I suspect Mitch McConnell and Chuck Schumer are under contractual obligation to utter the phrase "American people" at least three times when either is making an address. What do these men know about the American people? What do any members in Congress know about the American people?

In 2015, over half the members of Congress were millionaires. Many are millionaires many times over. These include the limousine liberals: Pelosi, Kennedy, Delaney, Feinstein. This is what I find so astonishing when President Trump's supporters say he is one of them (unless he is speaking to a Forbes audience). Trump is a billionaire. He may resonate with the common man because he has a way of speaking that appears down home and earnest. Make no mistake: millionaires and billionaires have nothing in common with you or me. They like to think they do. They don't.
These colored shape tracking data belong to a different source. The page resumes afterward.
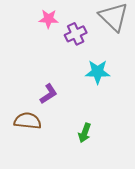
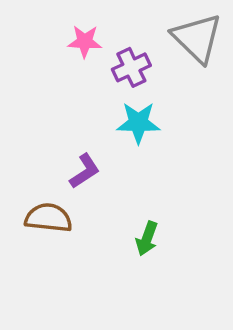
cyan star: (98, 72) -> (138, 123), moved

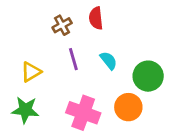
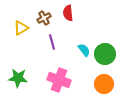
cyan semicircle: (109, 61) -> (84, 50), moved
yellow triangle: (31, 72) -> (21, 28), moved
orange circle: (128, 107) -> (104, 84), moved

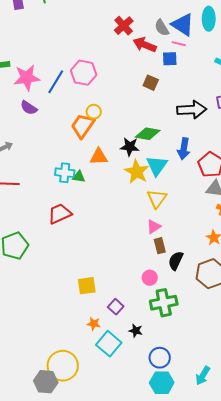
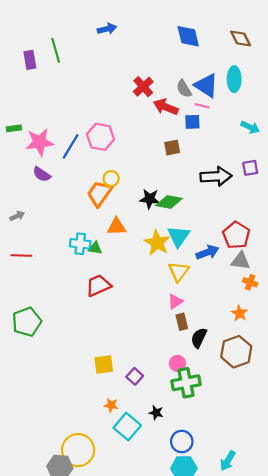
brown square: (151, 83) -> (172, 148), turned -35
black star: (130, 147) -> (150, 199), moved
blue arrow: (184, 149) -> (207, 252), moved, turned -120
red trapezoid: (60, 214) -> (98, 285), moved
pink circle: (150, 278) -> (177, 363), moved
purple square: (116, 307) -> (135, 376), moved

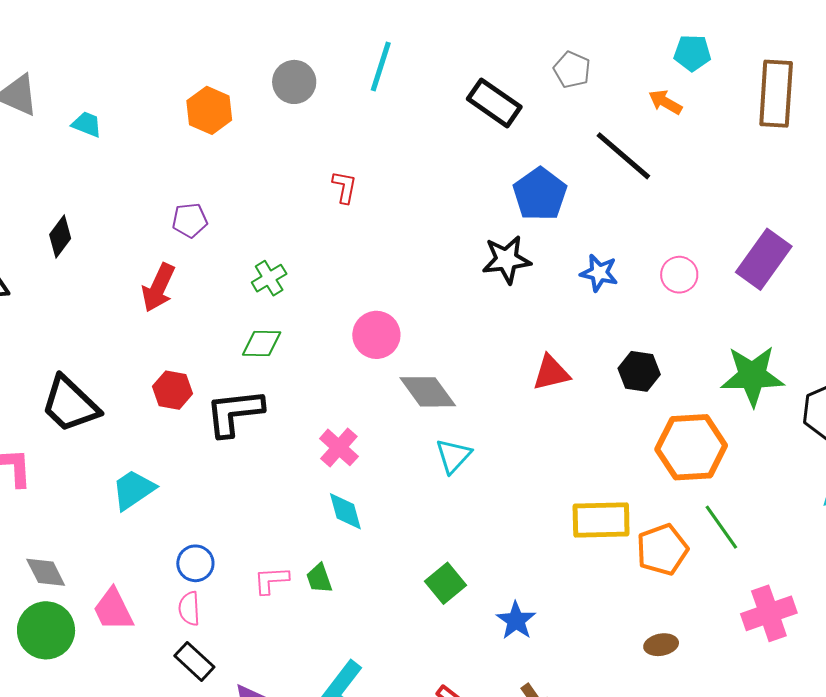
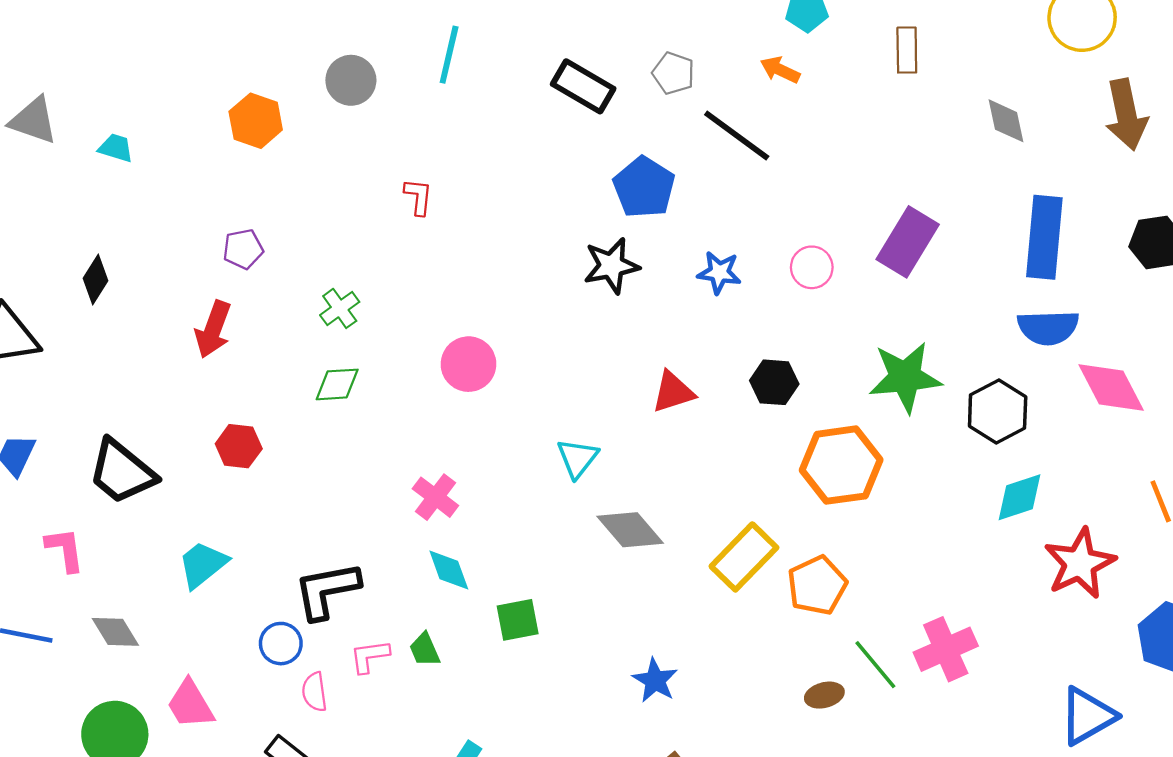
gray pentagon: (572, 70) -> (673, 73), moved
brown rectangle: (776, 94) -> (907, 50), size x0.6
gray diamond: (428, 392) -> (630, 530), moved
black L-shape: (234, 413) -> (327, 590), moved
cyan triangle: (453, 456) -> (577, 458), moved
yellow rectangle: (601, 520) -> (744, 557), turned -40
green line: (721, 527) -> (875, 665), moved
gray diamond: (46, 572) -> (115, 632), moved
green square: (445, 583) -> (518, 620), moved, turned 33
pink semicircle: (189, 609) -> (314, 692), moved

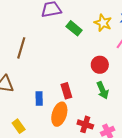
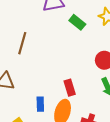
blue rectangle: (39, 99) -> (40, 104), moved

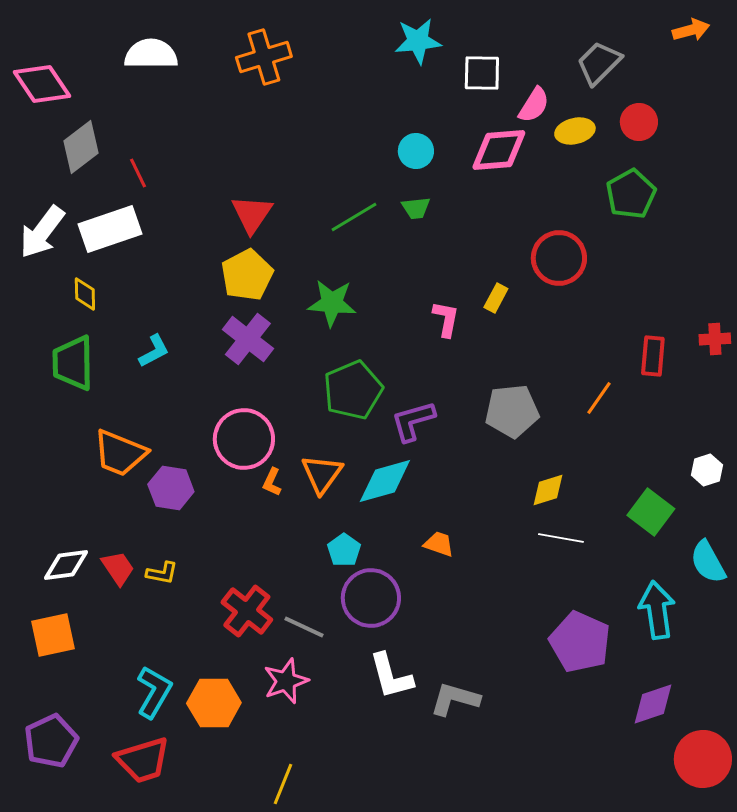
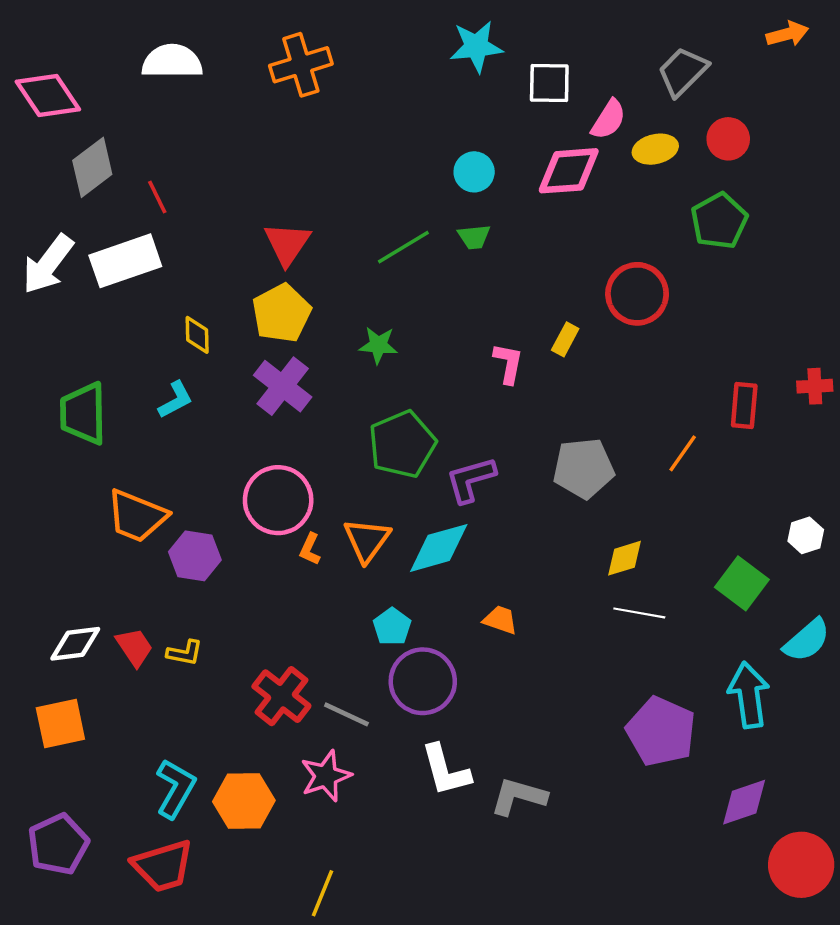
yellow diamond: (85, 294) -> (197, 335), moved
green star: (332, 303) -> (378, 345), size x0.7
cyan semicircle: (708, 562) -> (807, 640), turned -102

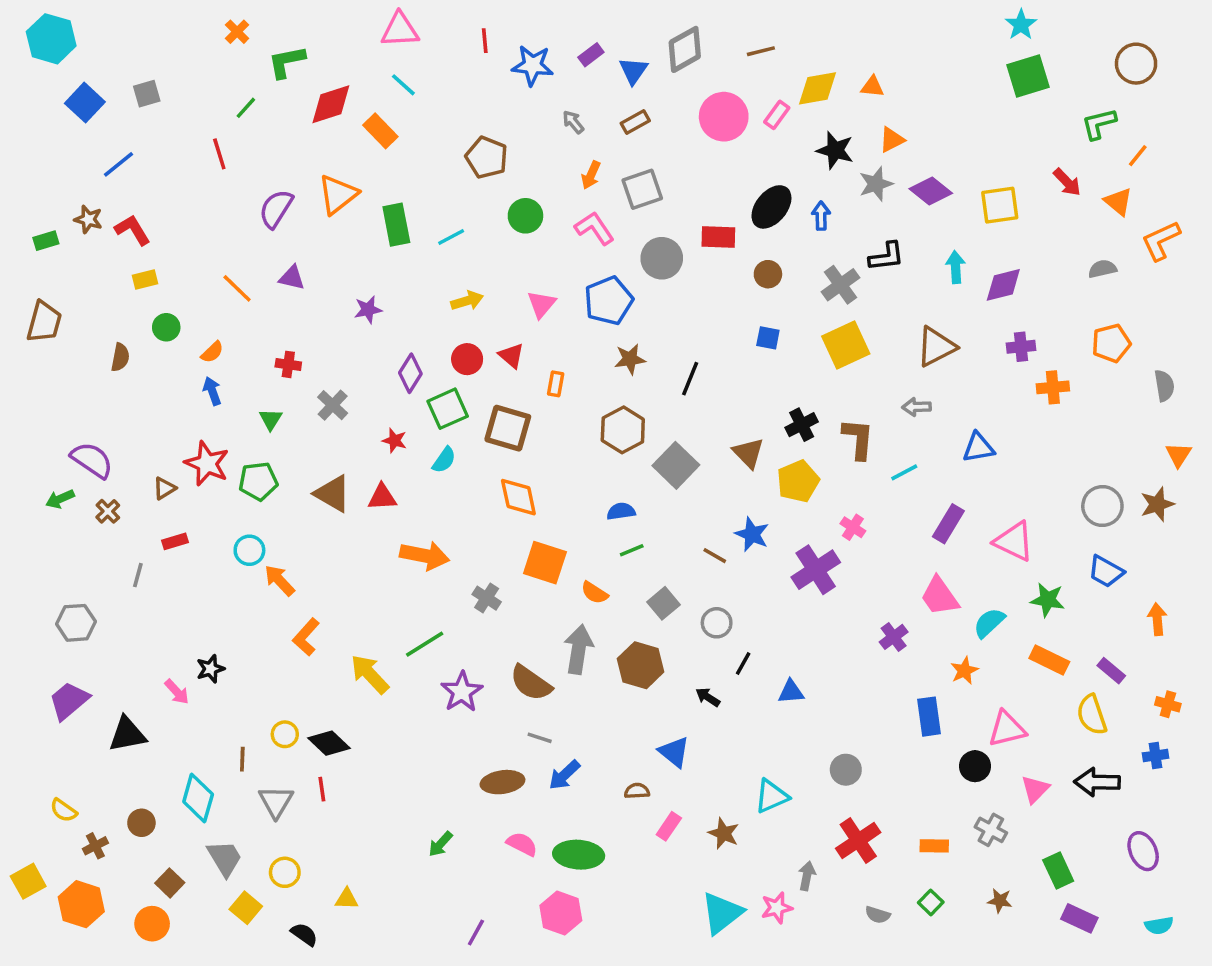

I do not begrudge anyone his or her wealth. If they came to it through illicit means, that is another story. I object to rich politicians believing they know what is right for the rest of us. Worse, this avuncular attitude morphs into morality or value proclamations. It is not enough our politicians assume what they are doing is best for their constituents; they also believe it is the moral thing to do.

Dear reader, politics has nothing to do with values. It has nothing to do with morality. Politics is about taking tax dollars and applying those dollars judiciously, prudently and without bias to addressing the problems confronting this nation. Politicians are not spiritual leaders. They are politicians.

Dear reader, our government is not transparent. Transparency is in vogue these days because too many myopic politicians stumble into the national spotlight by doing truly stupid things. When Devin Nunes, R-CA 22nd District, co-chair of the House Intelligence Committee and a former Trump advisor, made a midnight Uber run to inform the president about developments in the Moscow probe, instead of first informing his committee colleagues, this breach of protocol raised eyebrows. The internet, social media and our interconnected society make it difficult for any politician pulling a Nunes to go unnoticed. This spotlight rarely penetrates the miasma enveloping how bills are passed.

The House's 2018 Farm Bill died because members of the Freedom Caucus voted against it and House Democrats simply refused to acknowledge it (not a single Democrat voted in favor). The Senate's farm bill passed with nary a second look. I suspect this is because no one could muster the enthusiasm to read it. At over 1000 pages, it taxes the patience of Job. There were 75 amendments submitted to the bill Senators Ernst and Grassley submitted five. What bill did we get? What is in it? How does it affect Iowa farmers? How does it affect Iowans on SNAP or TANF?

Dear reader, please print out the bill and the amendments and start reading. Before it is merged with the bill the House eventually passed and becomes a chimera. That is what I am doing. I would rather lose a kidney than read these documents, but this is the only way I can truly know what may become law, presumably on our behalf.

In closing, I say this. If you are happy with how our government is performing, great. If you are happy with President Trump and what he is doing regarding the economy, ag business, immigration, healthcare, taxes, education, the environment, tariffs, North Korea, Russia, Israel, Palestine, Syria, the Supreme Court or any other issue, fantastic.

We all need to become engaged citizens.